Subversionを使う際の概要を図示すると以下のようになります.

図において,班員達は,共有ディレクトリを更新(チェックアウト,コミット)しながらソフトウェア開発を行っています. この共有ディレクトリのことをリポジトリといいます. 正確にはバージョン管理されたディレクトリです. リポジトリの中には,グループで開発したプログラムソースやドキュメントなどを格納します.

本講義では,このリポジトリに格納されているファイルをどのように更新していくのかを解説することで, subversionを利用したソフトウェア開発の流れの一例を解説します.

今日の解説の仮定

グループ開発を想定して解説したほうが分かりやすいので, g99班という架空の班があるとして解説していきます. g99班は,サブ君とバージョン君の2人から構成されているとします. この班では,好きな果物を表示するというフルーツプロジェクトを開発しています.

基本的な subversion の使い方

ここでは,subversionを使ってソフトウェア開発を行う際, 必要になるであろうコマンド達を紹介します.

Subversionを利用する際の基本的な流れ

ソフトウェアを開発する際,リポジトリに格納されているファイルを直接に編集することは行いません. では,どうするのかというと,

  • リポジトリの中身を,いったん,ローカルディレクトリにコピー(チェックアウト)して,
  • コピーしたファイル達を編集します.
  • 編集が一段落したら,編集したファイル達をリポジトリに保存(コミット(=チェックイン))します.

ここで出てくるローカルコピーのことをワーキングコピーとか,作業コピーと呼びます. 「ワーキングコピーを編集してリポジトリに保存する」ということを 繰り返し行ってソフトウェア開発を少しずつ進めていきます.

ワーキングコピーの取得: svn co(svn checkout)

まずはリポジトリからコピーを取得する操作を行ってみましょう. コピーしたいディレクトリに移動してリポジトリの内容をコピーします. これをチェックアウトと言います.

例えば,g99班の班員が,自分のディレクトリ ~/csd/ に, g99 という名前のワーキングコピーを展開したいとしたら, 以下のコマンドを打ちます.

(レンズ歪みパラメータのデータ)
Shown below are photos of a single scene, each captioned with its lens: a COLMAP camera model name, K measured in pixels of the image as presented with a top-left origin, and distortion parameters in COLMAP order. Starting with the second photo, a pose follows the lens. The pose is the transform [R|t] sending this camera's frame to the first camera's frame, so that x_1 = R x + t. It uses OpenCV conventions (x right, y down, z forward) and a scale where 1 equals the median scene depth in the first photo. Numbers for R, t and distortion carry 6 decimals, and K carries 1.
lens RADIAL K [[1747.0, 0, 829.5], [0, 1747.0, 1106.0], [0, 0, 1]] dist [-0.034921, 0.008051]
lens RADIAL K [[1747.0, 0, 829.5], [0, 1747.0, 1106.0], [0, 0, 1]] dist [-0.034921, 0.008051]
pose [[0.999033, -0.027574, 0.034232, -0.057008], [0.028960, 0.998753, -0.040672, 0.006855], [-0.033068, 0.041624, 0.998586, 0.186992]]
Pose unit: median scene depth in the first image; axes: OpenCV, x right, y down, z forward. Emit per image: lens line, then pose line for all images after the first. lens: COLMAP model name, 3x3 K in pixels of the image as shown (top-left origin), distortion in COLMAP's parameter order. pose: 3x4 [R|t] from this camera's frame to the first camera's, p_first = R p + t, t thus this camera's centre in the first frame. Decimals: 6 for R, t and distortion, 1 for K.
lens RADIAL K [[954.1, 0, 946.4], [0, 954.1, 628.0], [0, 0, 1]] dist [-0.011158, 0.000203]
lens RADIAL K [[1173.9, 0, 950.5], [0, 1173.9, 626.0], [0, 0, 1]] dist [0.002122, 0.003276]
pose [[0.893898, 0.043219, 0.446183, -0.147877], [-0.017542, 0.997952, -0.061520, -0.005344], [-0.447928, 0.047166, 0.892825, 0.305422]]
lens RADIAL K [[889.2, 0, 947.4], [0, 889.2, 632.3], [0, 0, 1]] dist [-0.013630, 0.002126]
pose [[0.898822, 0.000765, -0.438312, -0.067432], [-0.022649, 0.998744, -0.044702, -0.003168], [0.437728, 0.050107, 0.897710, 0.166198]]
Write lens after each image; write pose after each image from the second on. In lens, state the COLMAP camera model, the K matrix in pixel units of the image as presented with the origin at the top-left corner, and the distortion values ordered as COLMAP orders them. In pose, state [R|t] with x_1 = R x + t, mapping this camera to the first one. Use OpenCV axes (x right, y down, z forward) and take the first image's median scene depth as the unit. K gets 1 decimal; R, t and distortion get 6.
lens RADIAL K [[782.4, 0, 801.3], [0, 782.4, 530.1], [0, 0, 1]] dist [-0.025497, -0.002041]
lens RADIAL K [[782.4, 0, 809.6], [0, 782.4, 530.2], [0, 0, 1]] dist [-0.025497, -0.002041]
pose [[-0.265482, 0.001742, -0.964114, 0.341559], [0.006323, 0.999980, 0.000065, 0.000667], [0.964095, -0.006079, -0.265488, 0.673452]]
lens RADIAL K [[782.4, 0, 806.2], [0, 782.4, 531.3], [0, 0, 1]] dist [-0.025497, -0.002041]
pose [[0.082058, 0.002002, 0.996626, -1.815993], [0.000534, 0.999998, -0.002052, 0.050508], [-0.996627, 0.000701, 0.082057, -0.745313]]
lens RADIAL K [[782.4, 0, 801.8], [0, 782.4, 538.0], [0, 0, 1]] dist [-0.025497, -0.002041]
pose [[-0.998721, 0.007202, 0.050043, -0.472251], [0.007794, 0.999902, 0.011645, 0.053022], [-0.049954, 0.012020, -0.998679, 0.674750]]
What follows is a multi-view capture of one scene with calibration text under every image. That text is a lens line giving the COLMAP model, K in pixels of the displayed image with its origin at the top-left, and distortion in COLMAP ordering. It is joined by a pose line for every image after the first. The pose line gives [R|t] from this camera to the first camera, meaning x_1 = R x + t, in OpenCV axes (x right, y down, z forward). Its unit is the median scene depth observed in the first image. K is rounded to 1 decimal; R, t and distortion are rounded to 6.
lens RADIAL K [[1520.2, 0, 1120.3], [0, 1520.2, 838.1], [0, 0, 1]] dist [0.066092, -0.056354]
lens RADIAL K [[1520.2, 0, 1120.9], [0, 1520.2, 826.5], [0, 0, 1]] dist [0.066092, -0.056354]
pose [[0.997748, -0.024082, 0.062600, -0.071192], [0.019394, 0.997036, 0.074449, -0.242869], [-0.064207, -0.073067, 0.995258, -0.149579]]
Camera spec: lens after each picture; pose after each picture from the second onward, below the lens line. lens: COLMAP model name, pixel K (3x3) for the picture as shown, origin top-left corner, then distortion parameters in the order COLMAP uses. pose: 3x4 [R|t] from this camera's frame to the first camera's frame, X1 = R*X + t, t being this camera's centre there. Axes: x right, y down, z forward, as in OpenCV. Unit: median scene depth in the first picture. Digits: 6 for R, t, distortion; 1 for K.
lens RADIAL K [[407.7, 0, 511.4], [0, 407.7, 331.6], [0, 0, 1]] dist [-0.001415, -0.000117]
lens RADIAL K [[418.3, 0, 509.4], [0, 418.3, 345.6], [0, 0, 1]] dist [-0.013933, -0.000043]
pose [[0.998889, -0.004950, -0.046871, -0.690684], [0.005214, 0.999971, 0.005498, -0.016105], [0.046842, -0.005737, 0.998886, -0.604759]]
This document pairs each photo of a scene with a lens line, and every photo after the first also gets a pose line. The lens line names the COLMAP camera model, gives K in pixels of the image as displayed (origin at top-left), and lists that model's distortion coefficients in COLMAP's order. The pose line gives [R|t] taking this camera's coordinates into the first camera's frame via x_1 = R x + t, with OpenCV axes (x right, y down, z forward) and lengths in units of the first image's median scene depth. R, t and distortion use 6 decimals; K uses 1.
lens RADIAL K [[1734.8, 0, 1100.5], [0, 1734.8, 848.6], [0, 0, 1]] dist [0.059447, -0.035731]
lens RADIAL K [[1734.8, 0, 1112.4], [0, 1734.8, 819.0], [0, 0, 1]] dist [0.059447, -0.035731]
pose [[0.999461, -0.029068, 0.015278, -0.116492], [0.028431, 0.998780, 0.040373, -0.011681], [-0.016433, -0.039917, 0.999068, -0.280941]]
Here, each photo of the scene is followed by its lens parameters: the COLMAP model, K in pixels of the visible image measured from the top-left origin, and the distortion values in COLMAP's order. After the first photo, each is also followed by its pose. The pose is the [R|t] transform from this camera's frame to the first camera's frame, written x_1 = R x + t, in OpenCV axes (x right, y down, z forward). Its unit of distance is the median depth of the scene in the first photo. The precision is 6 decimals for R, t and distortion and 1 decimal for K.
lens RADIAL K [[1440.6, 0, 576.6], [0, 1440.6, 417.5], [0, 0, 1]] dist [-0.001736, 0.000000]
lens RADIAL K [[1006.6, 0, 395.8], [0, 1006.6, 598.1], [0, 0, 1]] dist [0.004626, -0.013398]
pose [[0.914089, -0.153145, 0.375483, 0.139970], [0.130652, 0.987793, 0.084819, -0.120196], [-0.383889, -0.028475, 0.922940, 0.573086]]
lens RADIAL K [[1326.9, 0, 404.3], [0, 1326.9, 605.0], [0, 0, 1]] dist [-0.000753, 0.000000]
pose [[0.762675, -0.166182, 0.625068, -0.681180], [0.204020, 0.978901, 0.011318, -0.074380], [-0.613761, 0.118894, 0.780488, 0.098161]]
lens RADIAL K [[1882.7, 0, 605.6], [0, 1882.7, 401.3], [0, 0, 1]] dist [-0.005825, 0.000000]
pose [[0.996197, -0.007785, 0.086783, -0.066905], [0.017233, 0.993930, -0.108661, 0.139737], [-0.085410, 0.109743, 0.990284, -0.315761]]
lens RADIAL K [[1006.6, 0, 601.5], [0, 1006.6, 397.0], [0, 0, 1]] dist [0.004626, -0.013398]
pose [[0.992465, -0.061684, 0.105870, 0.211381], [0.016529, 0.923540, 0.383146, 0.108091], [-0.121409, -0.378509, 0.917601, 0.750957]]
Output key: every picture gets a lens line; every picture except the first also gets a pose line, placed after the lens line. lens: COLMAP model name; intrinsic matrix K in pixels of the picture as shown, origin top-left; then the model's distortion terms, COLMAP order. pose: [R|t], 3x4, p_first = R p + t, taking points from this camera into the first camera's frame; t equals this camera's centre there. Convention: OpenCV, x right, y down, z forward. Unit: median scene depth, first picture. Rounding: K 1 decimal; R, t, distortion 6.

■ **課題の内容**: Subversionについての文章から、「ここでは,subversio」という言葉を含むところで始まり「(=チェックイン))します.」で終わる部分を、一字も変えずに書き写してください。

■ **出力結果**:
ここでは,subversionを使ってソフトウェア開発を行う際, 必要になるであろうコマンド達を紹介します.

Subversionを利用する際の基本的な流れ

ソフトウェアを開発する際,リポジトリに格納されているファイルを直接に編集することは行いません. では,どうするのかというと,

  • リポジトリの中身を,いったん,ローカルディレクトリにコピー(チェックアウト)して,
  • コピーしたファイル達を編集します.
  • 編集が一段落したら,編集したファイル達をリポジトリに保存(コミット(=チェックイン))します.